Nobody knew about this poet’s life or where he came from, he also had a weird habit of not signing his name in the poems. Learned men always quarreled to prove their opinions, several people had several ideas—some said Zanit was thirst, some said melancholy, some said death and some of them said that it was celebration of life though each breath that one takes in. Ishmael said nothing, one morning he came home from his walks, took a sack of his belongings and set off for the desert. Poets sometimes take other poets very seriously and literally. Ishmael was one of them.

On his 3rd day of traveling, Ishmael realized that The Thar was not as easy as he had previously thought. Very soon he regretted his decision. The desert did not provide him Zanit. It provided him the adequate amount of devastation, melancholy and thirst. Ishmael lamented over his crazy idea of seeking Zanit in the desert, the desert where wolves sharpen their fangs at the end of the day and bones from long forgotten skeletons whistle in the wind. Ishmael was about to give up and head homewards when he saw a silhouette in the horizon. There was a man coming towards him from the wilderness.

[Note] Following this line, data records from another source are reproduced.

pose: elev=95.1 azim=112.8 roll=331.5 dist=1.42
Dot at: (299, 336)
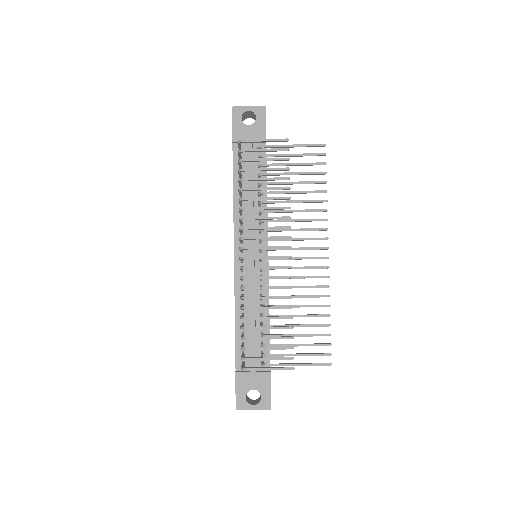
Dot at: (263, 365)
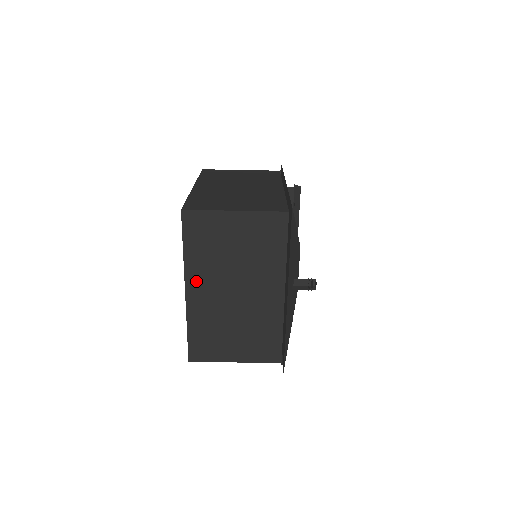
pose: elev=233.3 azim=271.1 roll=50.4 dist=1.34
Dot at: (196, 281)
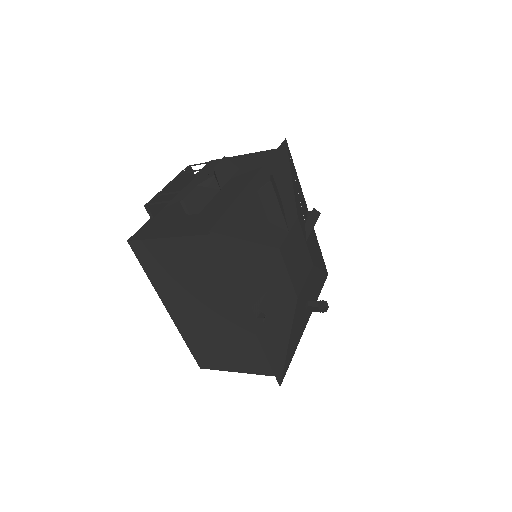
Dot at: occluded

Night fell, they met, the man from wilderness gave him water and dry dates. Ishmael narrated his story, his story of the quest for Zanit. Now, the problem with men from wilderness is that they have all the answers but somehow the wilderness does not allow him to give away something without checking the intensity and the passion of the seeker. The wilderness purges out their emotions, sympathies and pity, in the end, the man himself becomes the image of the wilderness. It seldom matters whether if the other person took a poet seriously, it hardly matters if they are the only two people sitting by the fire in the midst of the desert and it never matters that both of them are easy preys for the giant hunger of the night-time desert. The man from wilderness promised him that he would reveal Zanit to him if he does what he orders. Ishmael was ready for anything. Thus, he was ordered to write his name in the sand; two hands of width and three hands deep. The man also warned him about two things—firstly, he would write and move with the flow of the Urdu alphabets without ever looking back, secondly, he would not straighten up his head at any cost and break his concentration. Ishmael agreed to both of the clauses. Ishmael started writing, the sand felt cold and soft. The work became more and more stressful because of the giant area he had to cover. By the time he finished the work, the Sun was young on the horizon. Ishmael went up to a dune to observe his work. To his horror he saw the last alphabet fading out with the falling sand from its edges and sides, the rest was gone. There was no sign of the man from wilderness, not the date’s remains, the water casket, the ashes—nothing was there to prove the uncanny encounter of the previous night. The shock and the horror left a ghastly expression on his face. Suddenly his face contorted, eyes glazed and he broke into an uncontrollable fit of laughter. Tears rolled out his eyes. Ishmael found it, he found Zanit. Ishmael had found out that Zanit is when you write a line so powerful, that the crudest desert is bound to remember it, by branding it with the sheer thrust of magnitude of creation. So that the desert remembers a name; even when Time erases it from the world.

This happened a long time ago but if you visit the town today, then you will find two statues in front of the town-hall. The two dead poets had a common habit, they never signed their names under their poems. One is Ishmael, the other, is the poet from the wilderness.

1 comment:

RBC said...

A well crafted fable. I absolutely love your construction of poetic inspiration and the whole business of the journey into the desert. The desert as audience is a good touch too.
One or two slight slip-ups with language though. the last line of the second last para is a little overdone.